After this message, Indian and Russian crew members could be heard on the bridge stating: "We are being met by a helicopter, they are demanding that we drop anchor". Following this, a Russian Air Force Su-35 scrambled to provide the ship with an escort. As a result of the arrival of the Russian aircraft, plans to board the ship were abandoned.

Afterwards, Estonian sources acknowledged that a Russian Air Force Sukhoi Su-35 fighter jet had entered Estonian airspace for a period of two minutes and flew towards the ship in response. As a result, a Portuguese Air Force F-16 was scrambled from Ämari Air Base to conduct reconnaissance on the Russian aircraft.

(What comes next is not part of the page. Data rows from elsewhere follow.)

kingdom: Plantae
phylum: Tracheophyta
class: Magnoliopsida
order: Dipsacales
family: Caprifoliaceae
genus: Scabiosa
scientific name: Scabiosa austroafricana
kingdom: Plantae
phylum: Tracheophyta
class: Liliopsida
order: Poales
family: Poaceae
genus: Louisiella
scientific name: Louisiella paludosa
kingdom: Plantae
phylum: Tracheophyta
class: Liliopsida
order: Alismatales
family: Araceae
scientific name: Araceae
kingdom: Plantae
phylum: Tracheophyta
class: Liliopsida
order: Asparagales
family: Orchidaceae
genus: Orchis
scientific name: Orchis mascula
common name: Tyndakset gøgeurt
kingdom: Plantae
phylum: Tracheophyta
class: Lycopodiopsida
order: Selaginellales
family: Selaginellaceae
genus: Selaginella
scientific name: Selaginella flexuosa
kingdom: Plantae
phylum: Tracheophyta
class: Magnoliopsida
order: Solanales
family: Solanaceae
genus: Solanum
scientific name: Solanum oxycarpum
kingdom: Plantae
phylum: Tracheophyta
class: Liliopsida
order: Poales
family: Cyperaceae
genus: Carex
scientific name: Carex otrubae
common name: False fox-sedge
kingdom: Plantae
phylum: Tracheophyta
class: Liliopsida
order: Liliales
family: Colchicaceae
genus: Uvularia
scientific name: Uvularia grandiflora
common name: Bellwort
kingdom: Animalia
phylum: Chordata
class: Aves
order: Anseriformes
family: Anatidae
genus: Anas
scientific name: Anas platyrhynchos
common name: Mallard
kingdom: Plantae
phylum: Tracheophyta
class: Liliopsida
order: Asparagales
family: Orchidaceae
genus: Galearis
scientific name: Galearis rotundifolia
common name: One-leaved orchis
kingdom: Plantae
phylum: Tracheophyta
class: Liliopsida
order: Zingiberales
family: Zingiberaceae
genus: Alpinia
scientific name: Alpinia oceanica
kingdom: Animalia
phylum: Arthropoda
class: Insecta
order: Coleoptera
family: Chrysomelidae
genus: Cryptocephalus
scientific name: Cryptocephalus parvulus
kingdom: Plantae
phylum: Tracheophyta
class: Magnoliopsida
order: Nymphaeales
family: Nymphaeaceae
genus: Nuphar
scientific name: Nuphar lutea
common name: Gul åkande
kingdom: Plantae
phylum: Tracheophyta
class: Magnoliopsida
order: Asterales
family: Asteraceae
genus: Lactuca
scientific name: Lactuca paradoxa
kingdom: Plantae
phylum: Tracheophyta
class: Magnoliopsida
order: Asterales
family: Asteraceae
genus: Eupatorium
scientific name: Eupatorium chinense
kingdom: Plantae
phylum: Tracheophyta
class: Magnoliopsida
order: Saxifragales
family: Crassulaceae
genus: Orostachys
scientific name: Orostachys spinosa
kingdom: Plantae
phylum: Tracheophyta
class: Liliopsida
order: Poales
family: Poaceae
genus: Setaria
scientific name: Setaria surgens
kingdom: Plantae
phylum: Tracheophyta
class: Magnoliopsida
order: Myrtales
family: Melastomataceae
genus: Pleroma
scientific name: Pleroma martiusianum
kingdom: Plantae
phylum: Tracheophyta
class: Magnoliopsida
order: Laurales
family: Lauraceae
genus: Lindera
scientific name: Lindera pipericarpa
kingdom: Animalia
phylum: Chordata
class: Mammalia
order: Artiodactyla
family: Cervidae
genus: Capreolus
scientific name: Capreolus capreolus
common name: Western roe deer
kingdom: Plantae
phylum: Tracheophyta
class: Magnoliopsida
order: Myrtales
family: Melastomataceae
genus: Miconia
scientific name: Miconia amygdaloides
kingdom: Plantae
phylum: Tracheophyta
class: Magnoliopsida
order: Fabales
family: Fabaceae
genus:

Jaguar continued its transit through the Baltic Sea via Gogland, before arriving at Primorsk on the morning of 15 May 2025. The failed interception of the ship raised shortcomings with the operational capability of the Estonian Navy, with Jüri Saska stating that the services measures were constrained due to operating in international waters, as well as attempting a boarding action of a large vessel, for which Raju was not suitably equipped for.

=== 2026 damage ===
On 8 June 2026, Postimees reported that Raju had suffered damage to her propellers while being raised out of the water during scheduled maintenance in Pärnu. However, it was clarified that the hull of the ship was not damaged.